Today the Steven Curtis Chapman family is on their way to China for the opening of Maria’s Big House of Hope. I have tried to imagine the conflict this must raise for them. This house will be a place of refuge and comfort for orphans – who needs it more? – and yet, its very name will always be a reminder of what the Chapmans lost. The brought Maria home from China and are returning there without her. I know God will be with them, and I just pray they feel Him surrounding them.
Our older kids are going through a trial right now. It is not life-threatening or of the magnitude of these others, but still… It’s hard to watch and hard to help because it’s one of those situations when there’s only so much we can do to help them. I am slowly being taught how to let go and how to love from a bit of a distance and how to swoop in immediately when needed and how to know when that time comes.

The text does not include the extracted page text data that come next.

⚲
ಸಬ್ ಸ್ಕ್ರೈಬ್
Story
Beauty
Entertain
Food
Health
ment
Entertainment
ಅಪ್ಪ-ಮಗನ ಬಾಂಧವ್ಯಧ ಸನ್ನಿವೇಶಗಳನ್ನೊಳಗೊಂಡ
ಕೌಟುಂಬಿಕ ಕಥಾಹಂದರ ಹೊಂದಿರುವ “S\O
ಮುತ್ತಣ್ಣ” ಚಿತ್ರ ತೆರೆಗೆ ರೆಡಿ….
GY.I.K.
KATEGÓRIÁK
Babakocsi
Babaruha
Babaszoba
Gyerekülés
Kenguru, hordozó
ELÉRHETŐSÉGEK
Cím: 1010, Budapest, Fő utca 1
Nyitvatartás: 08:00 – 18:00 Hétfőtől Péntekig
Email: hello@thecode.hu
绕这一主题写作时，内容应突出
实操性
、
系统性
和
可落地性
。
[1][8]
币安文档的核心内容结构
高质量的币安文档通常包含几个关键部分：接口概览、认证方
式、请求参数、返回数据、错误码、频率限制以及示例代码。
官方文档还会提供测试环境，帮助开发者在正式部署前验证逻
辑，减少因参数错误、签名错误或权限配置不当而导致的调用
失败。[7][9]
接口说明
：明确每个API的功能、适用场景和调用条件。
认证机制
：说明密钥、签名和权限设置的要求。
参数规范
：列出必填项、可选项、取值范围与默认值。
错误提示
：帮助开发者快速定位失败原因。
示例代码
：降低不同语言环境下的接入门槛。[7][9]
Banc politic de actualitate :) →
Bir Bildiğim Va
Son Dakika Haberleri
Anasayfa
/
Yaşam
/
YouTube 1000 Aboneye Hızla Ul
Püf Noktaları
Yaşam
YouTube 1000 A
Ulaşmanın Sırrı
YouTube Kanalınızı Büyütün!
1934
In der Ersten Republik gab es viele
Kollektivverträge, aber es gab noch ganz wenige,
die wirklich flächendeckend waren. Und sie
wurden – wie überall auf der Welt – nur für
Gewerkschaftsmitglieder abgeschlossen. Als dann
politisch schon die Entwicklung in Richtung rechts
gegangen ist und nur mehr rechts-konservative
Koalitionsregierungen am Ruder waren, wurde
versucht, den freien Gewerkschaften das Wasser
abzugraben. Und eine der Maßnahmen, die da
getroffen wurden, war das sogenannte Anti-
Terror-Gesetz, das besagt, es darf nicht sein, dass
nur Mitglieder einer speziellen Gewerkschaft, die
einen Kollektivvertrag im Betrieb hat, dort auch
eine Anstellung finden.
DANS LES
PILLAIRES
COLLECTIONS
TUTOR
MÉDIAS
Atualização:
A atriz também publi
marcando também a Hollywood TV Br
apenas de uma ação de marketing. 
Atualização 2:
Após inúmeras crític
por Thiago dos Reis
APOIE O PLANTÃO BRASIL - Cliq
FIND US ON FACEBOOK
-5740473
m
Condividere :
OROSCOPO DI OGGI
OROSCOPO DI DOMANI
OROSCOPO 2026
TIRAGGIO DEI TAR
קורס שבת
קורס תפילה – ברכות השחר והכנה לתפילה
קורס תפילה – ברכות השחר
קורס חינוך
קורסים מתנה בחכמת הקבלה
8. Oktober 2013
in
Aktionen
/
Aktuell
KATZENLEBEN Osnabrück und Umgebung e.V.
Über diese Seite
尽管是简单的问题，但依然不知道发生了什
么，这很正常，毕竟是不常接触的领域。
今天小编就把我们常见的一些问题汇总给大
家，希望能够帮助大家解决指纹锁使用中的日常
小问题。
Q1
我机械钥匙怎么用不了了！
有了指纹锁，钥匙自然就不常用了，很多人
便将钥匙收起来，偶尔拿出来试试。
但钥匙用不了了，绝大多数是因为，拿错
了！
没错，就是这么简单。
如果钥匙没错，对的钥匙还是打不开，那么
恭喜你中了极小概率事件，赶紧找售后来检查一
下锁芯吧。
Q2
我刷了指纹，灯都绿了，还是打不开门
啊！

There is a lot to cry about around us. And I do; I am a crier and the more my identity becomes synonymous with ‘Mommy’ and, by His grace, ‘compassionate Christian,’ the more crying I seem to do. But thank God, thank God, thank God… for every tear, there is so much hope. God bless the Sporhs, the Hawthornes, the Bunches, Jada’s family, Josh & Paige and their mom, and anyone who needs that hope today.
Also, as one last proof of it: WELCOME to the world Riley Ann Thompson & Mia Dolce Kapaldo. I’m so excited that our GSU Girls’ Night Out Group will have to share our chips and salsa with two more lovely ladies!